I’ve fixed the same mess four times now. A design system starts clean — five core colours, three type scales, a handful of spacing values. Then the first product team needs “just one more” semantic token. Then the mobile team needs a different scale. Then someone on the marketing site hard-codes a hex because they couldn’t find the right variable.

Within six months, the token set has doubled and nobody trusts it. The system that was supposed to bring consistency has become a source of confusion.

Here’s why it happens and how to build tokens that actually survive.

The problem: naming, not numbers

Most token systems fail because of naming conventions, not the values themselves. Teams invent categories as they go — color-primary, color-brand-blue, color-cta-bg — until the namespace is a swamp.

The fix is a strict three-level hierarchy:

LevelPurposeExample
BaseRaw valuesblue-500: #2563eb
PrimitiveIntent-neutral rolescolor-accent: blue-500
SemanticContext-specificbtn-primary-bg: color-accent

Base tokens never change.
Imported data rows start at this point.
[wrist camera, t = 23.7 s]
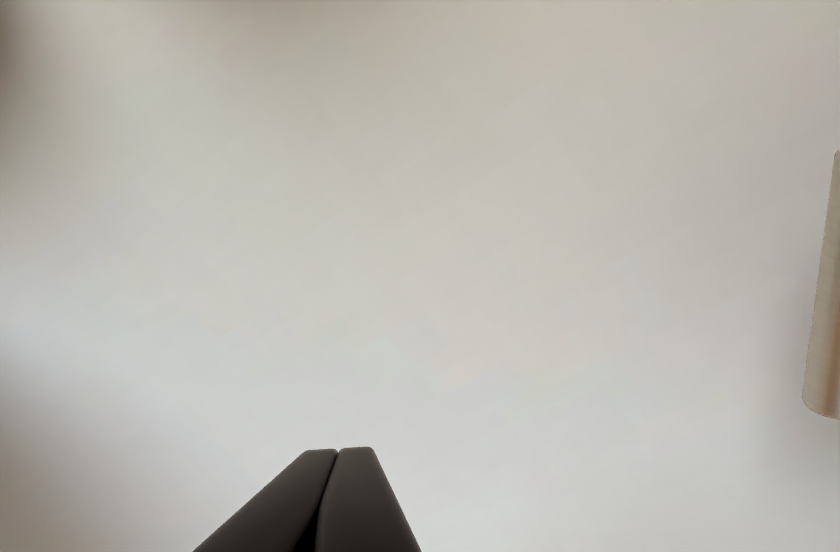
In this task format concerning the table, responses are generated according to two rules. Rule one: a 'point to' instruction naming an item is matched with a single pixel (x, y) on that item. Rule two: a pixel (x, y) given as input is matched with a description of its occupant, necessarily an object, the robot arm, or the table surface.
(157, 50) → the table surface
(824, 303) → the drawer
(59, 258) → the table surface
Primitive tokens change when the brand evolves. Semantic tokens change when a component needs to behave differently in a new context — without cascading chaos.

If every token is a semantic token, no token is semantic.

When the second product arrives

This is the moment most systems break. Product A uses spacing-lg for card padding. Product B needs a tighter grid. The “obvious” fix is to change spacing-lg — except now Product A’s cards look wrong.

The rule: never change a base or primitive token to satisfy a single product. Instead, create a new semantic layer for Product B:

  • Product A: card-padding: spacing-lg
  • Product B: card-padding: spacing-md

Same primitive, different semantic mapping. No regressions, no confusion.

Audit rhythm

Even a good token system drifts. I’ve learned to schedule a token audit every three months:

  1. Export all tokens in use across all products
  2. Find every token used fewer than three times
  3. Ask: “Is this a genuine need or a workaround?”
  4. Consolidate or delete

A token used once is a hack. A token used twice is a coincidence. A token used three times is a pattern worth naming.

The pipeline

In practice, this means tokens should live in a single source of truth — JSON or TypeScript — and be consumed by every product via a build step. No manual syncing, no design tool exports that drift from production. Figma writes to the same JSON that Tailwind reads.

It takes a day to set up. It saves weeks over the lifetime of the system.

Stephen.